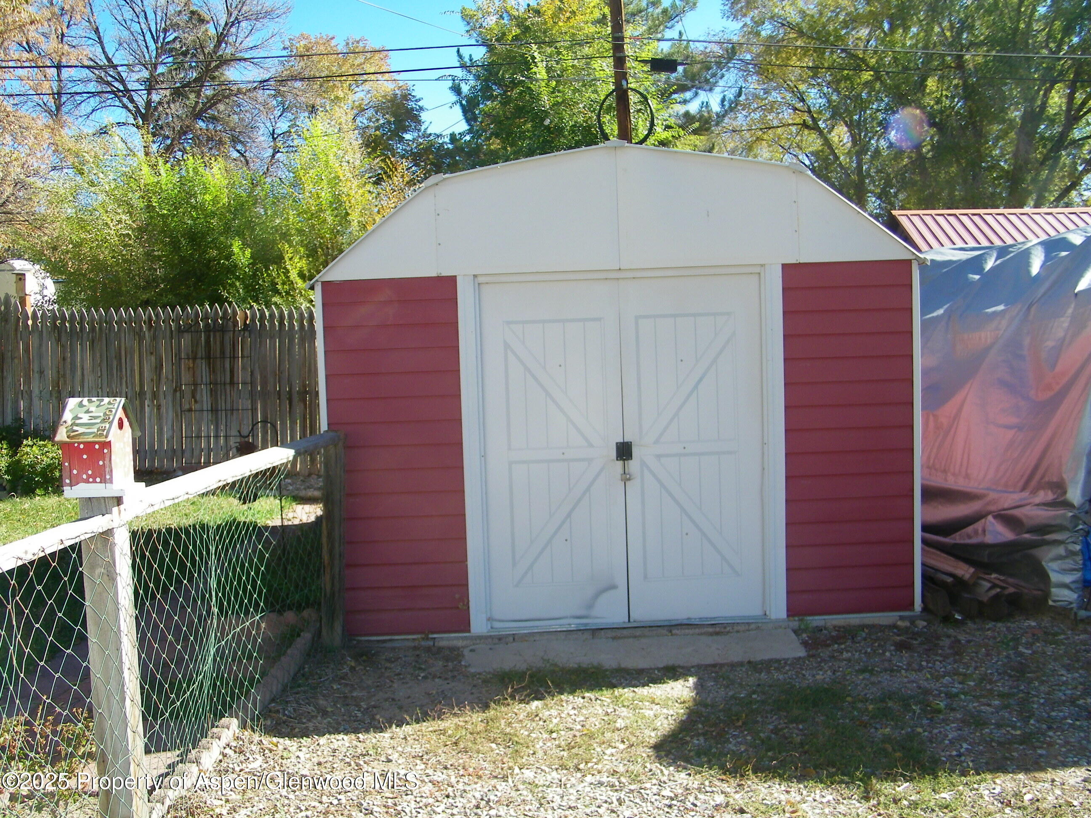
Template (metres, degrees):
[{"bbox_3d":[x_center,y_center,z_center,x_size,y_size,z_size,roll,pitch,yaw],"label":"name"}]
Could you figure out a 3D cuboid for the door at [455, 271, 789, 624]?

HOW TO COMPLETE THIS TASK:
Please retype the lines above word for word, leaving out the picture.

EXPECTED ANSWER:
Template (metres, degrees):
[{"bbox_3d":[x_center,y_center,z_center,x_size,y_size,z_size,roll,pitch,yaw],"label":"name"}]
Could you figure out a 3D cuboid for the door at [455, 271, 789, 624]?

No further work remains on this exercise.